D'Amelio Terras
525 West 22nd Street, 212-352-9460
Chelsea
February 17 - March 24, 2007
Reception: Saturday, February 17, 6 - 8 PM
Web Site
Kim Krans presents large-scale sculpture and works on paper. Six freestanding trees crafted from plaster, wire, and cement form an eerie forest while works on paper, elaborately layered with materials such as acrylic, spray paint, ink, gouache, wood, plaster, fur, glitter, glue, and pebbles, present surreal visions of landscape. Both the sculpture and drawings emphasize the relationship between the two-dimensional and three-dimensional world, questioning the illusionary space within a drawing, and the real, bodily space the sculptural works occupy. The thin white tree sculptures appear as a stark, linear drawing through space, while the drawings themselves are built into high relief areas that project out from the wall.
Krans often deals with the distillation of memories whether experienced or imagined as they relate to the construction of our psychological engagement with nature and landscape. She uses the language of romanticism – forging color, light, and luscious materials in an effort that is simultaneously emotional and skeptical.
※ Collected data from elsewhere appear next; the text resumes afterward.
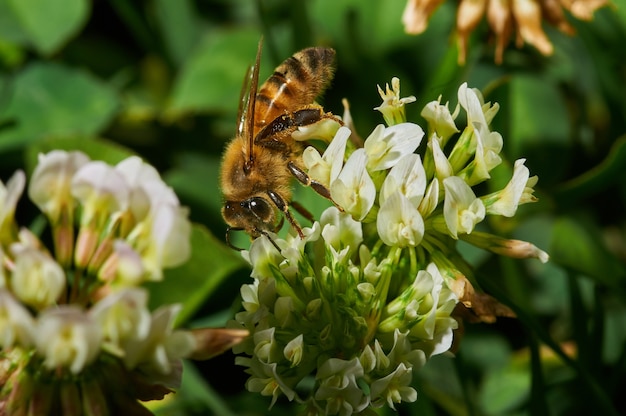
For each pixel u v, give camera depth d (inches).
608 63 7.6
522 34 7.1
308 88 6.7
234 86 7.9
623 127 7.7
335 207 6.0
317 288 5.9
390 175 5.9
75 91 7.8
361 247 6.0
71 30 7.9
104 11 8.3
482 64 7.9
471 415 6.8
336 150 6.0
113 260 5.5
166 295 6.8
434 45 7.9
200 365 7.2
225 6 8.4
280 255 5.9
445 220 5.9
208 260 6.9
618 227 7.7
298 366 5.9
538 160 7.6
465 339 7.3
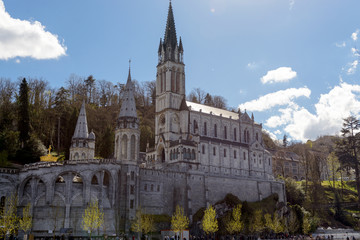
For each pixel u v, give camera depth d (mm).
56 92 152250
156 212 103312
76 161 91938
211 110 147000
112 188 94562
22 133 110812
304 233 122188
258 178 135625
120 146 101000
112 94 194125
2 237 72812
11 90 136500
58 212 87625
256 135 155250
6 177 89375
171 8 149375
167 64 138375
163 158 131250
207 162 128500
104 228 85438
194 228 107625
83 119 117188
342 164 147875
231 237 105000
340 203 150875
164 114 134625
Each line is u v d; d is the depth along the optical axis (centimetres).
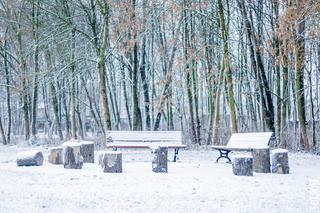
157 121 2967
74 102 3366
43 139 3284
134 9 2566
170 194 889
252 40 2670
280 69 3073
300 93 2544
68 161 1283
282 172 1289
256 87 3016
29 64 3262
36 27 2994
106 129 2522
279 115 2762
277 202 829
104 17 2547
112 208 766
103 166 1212
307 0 1744
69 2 2794
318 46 2536
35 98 3516
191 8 2531
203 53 2770
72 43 2788
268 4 2708
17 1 3195
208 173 1229
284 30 1805
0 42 3434
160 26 3158
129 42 2583
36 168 1272
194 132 3095
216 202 822
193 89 3334
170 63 2895
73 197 852
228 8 2697
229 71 2377
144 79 3200
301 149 2394
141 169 1305
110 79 4000
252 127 3509
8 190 922
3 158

The work reminds us that the sublimity of nature as an aesthetically and emotionally transformative experience is also a social construct.
As Krans states, “The potential for our experiences to be so haunting and so false at the same time is a great stimulus for the forms and textures I use in my work. I am trying to get at an image that I remember but do not know by using materials that are convincing and evocative yet loaded with falseness and seduction. All ideas of authenticity then collapse into a negotiation between the logical and the sensory world, between the physical object and the dream.”